As in the case of Omakayas’s dreams, a SWOT analysis of the tribe reveals that an item can fit into more than one of the four categories, can affect the likelihood of success in different ways. The Ojibwe’s trust in the U.S. government, one of the strengths listed above, is necessary for the two communities to live together in some kind of harmony, but it also proves to be a weakness, since the government is not trustworthy. The messengers learn that no Ojibwe has killed anyone, that the government has broken its promise to provide the Ojibwe with money and food, and that some Ojibwe have died of starvation as a result. A second important weakness is numerical inferiority; there are few Ojibwe compared to the numbers of white settlers who will be coming to the area.

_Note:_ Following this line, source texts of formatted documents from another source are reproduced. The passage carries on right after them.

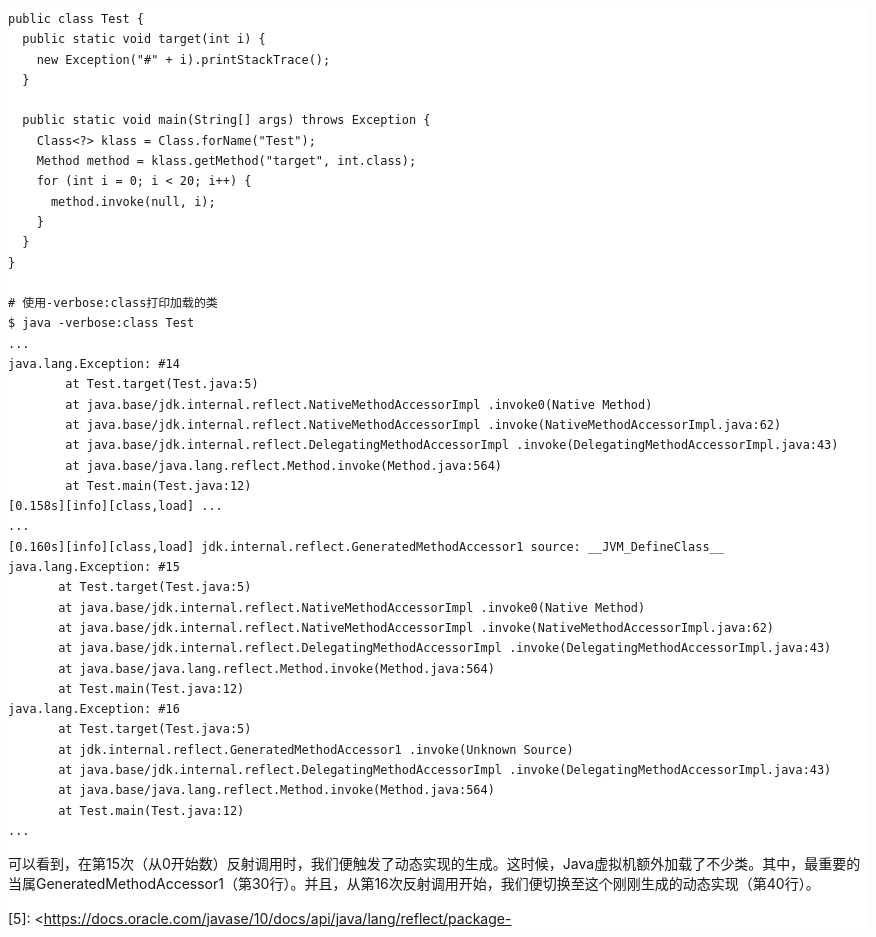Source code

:     public class Test {
      public static void target(int i) {
        new Exception("#" + i).printStackTrace();
      }
    
      public static void main(String[] args) throws Exception {
        Class<?> klass = Class.forName("Test");
        Method method = klass.getMethod("target", int.class);
        for (int i = 0; i < 20; i++) {
          method.invoke(null, i);
        }
      }
    }
    
    # 使用-verbose:class打印加载的类
    $ java -verbose:class Test
    ...
    java.lang.Exception: #14
            at Test.target(Test.java:5)
            at java.base/jdk.internal.reflect.NativeMethodAccessorImpl .invoke0(Native Method)
            at java.base/jdk.internal.reflect.NativeMethodAccessorImpl .invoke(NativeMethodAccessorImpl.java:62)
            at java.base/jdk.internal.reflect.DelegatingMethodAccessorImpl .invoke(DelegatingMethodAccessorImpl.java:43)
            at java.base/java.lang.reflect.Method.invoke(Method.java:564)
            at Test.main(Test.java:12)
    [0.158s][info][class,load] ...
    ...
    [0.160s][info][class,load] jdk.internal.reflect.GeneratedMethodAccessor1 source: __JVM_DefineClass__
    java.lang.Exception: #15
           at Test.target(Test.java:5)
           at java.base/jdk.internal.reflect.NativeMethodAccessorImpl .invoke0(Native Method)
           at java.base/jdk.internal.reflect.NativeMethodAccessorImpl .invoke(NativeMethodAccessorImpl.java:62)
           at java.base/jdk.internal.reflect.DelegatingMethodAccessorImpl .invoke(DelegatingMethodAccessorImpl.java:43)
           at java.base/java.lang.reflect.Method.invoke(Method.java:564)
           at Test.main(Test.java:12)
    java.lang.Exception: #16
           at Test.target(Test.java:5)
           at jdk.internal.reflect.GeneratedMethodAccessor1 .invoke(Unknown Source)
           at java.base/jdk.internal.reflect.DelegatingMethodAccessorImpl .invoke(DelegatingMethodAccessorImpl.java:43)
           at java.base/java.lang.reflect.Method.invoke(Method.java:564)
           at Test.main(Test.java:12)
    ...
    

可以看到，在第15次（从0开始数）反射调用时，我们便触发了动态实现的生成。这时候，Java虚拟机额外加载了不少类。其中，最重要的当属GeneratedMethodAccessor1（第30行）。并且，从第16次反射调用开始，我们便切换至这个刚刚生成的动态实现（第40行）。


[4]: <https://docs.oracle.com/javase/tutorial/reflect/class/classMembers.html>  
[5]: <https://docs.oracle.com/javase/10/docs/api/java/lang/reflect/package-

These weaknesses and strengths mean that there are no true opportunities for achieving their goal and remaining on the island. Further negotiation would be pointless, and the threat of military action by the government should the tribe resist makes resistance futile. Like a business, then, the tribe has to establish a new goal, in this case a successful migration to a new land.

While SWOT analysis appears to be static, it is in fact dynamic, and is meant to be revised as the circumstances and goals of the business change. The last two chapters of the novel recount Omakayas’s fast and dream vision and the tribe’s leaving the island. In her dream Omakayas sees her own future, a happy old age with children and grandchildren in an unfamiliar landscape. She is acknowledged as a seer and has achieved her goal of being valued by the tribe. This then changes the SWOT analysis of the tribe; their strengths now include having a seer who knows that, although they have to leave the island, there is a good life ahead.

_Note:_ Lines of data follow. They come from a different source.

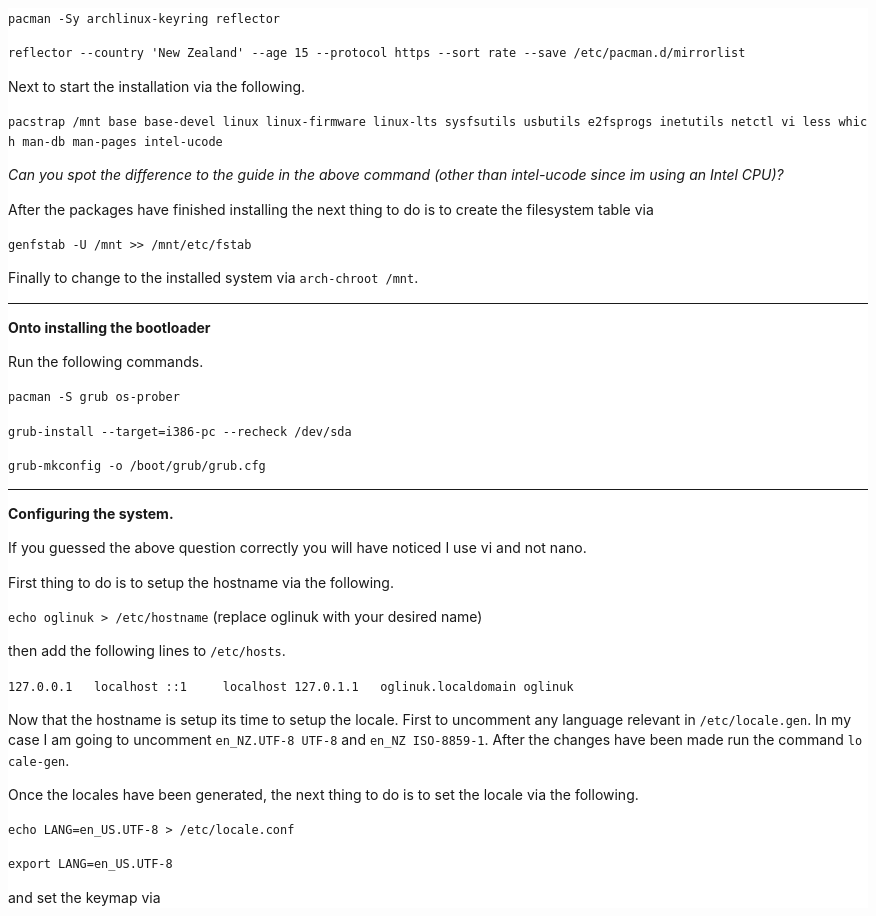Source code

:`pacman -Sy archlinux-keyring reflector`

`reflector --country 'New Zealand' --age 15 --protocol https --sort rate --save /etc/pacman.d/mirrorlist`

Next to start the installation via the following.

`pacstrap /mnt base base-devel linux linux-firmware linux-lts sysfsutils usbutils e2fsprogs inetutils netctl vi less which man-db man-pages intel-ucode`

*Can you spot the difference to the guide in the above command (other than intel-ucode since im using an Intel CPU)?*

After the packages have finished installing the next thing to do is to create the filesystem table via 

`genfstab -U /mnt >> /mnt/etc/fstab`

Finally to change to the installed system via `arch-chroot /mnt`.

---

**Onto installing the bootloader**

Run the following commands.

`pacman -S grub os-prober`

`grub-install --target=i386-pc --recheck /dev/sda`

`grub-mkconfig -o /boot/grub/grub.cfg`

---

**Configuring the system.**

If you guessed the above question correctly you will have noticed I use vi and not nano.

First thing to do is to setup the hostname via the following.

`echo oglinuk > /etc/hostname` (replace oglinuk with your desired name)

then add the following lines to `/etc/hosts`.

`
127.0.0.1 	localhost
::1		localhost
127.0.1.1	oglinuk.localdomain	oglinuk
`

Now that the hostname is setup its time to setup the locale. First to uncomment any language relevant in `/etc/locale.gen`. In my case I am going to uncomment `en_NZ.UTF-8 UTF-8` and `en_NZ ISO-8859-1`. After the changes have been made run the command `locale-gen`.

Once the locales have been generated, the next thing to do is to set the locale via the following.

`echo LANG=en_US.UTF-8 > /etc/locale.conf`

`export LANG=en_US.UTF-8`

and set the keymap via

SWOT analysis provides students with a clear structure for understanding character and plot. It can be used as part of a final study of a novel or as a way of mapping character and plot development as students read through it. The critical thinking skill emphasized here is classification, not only determining generally strengths and weaknesses and opportunities and threats, but also determining whether a strength or weakness or opportunity or threat is relevant to a character’s particular goal. Another important critical thinking skill in SWOT analysis is the forming of hypotheses. The categories of “opportunity” and “threat” ask students to extend the plot, to consider what the characters might to do to achieve their goals and to counter threats. Finally, if students are asked to determine the characters’ goals, then they engage in interpretation. This task is made easier for younger students when combined with the basics of story grammar. That is, students first identify the problems the characters are confronted with, and then consider solutions to these problems, both solutions the characters propose and ones students propose. Discussion of these leads to a statement of the characters’ goals.

Works Cited

Erdrich, Louise. The Game of Silence. Toronto: HarperCollins, 2005. Print.

Humphrey, Albert S. “SWOT Analysis for Management Consulting.” SRI International Newsletter. SRI International, Dec. 2005: 7-8. Web. 20 Nov. 2013.

Quast, Lisa. “How to Conduct a Personal SWOT Analysis.” Forbes. Forbes, 15 April 2013. Web. 20 November 2013.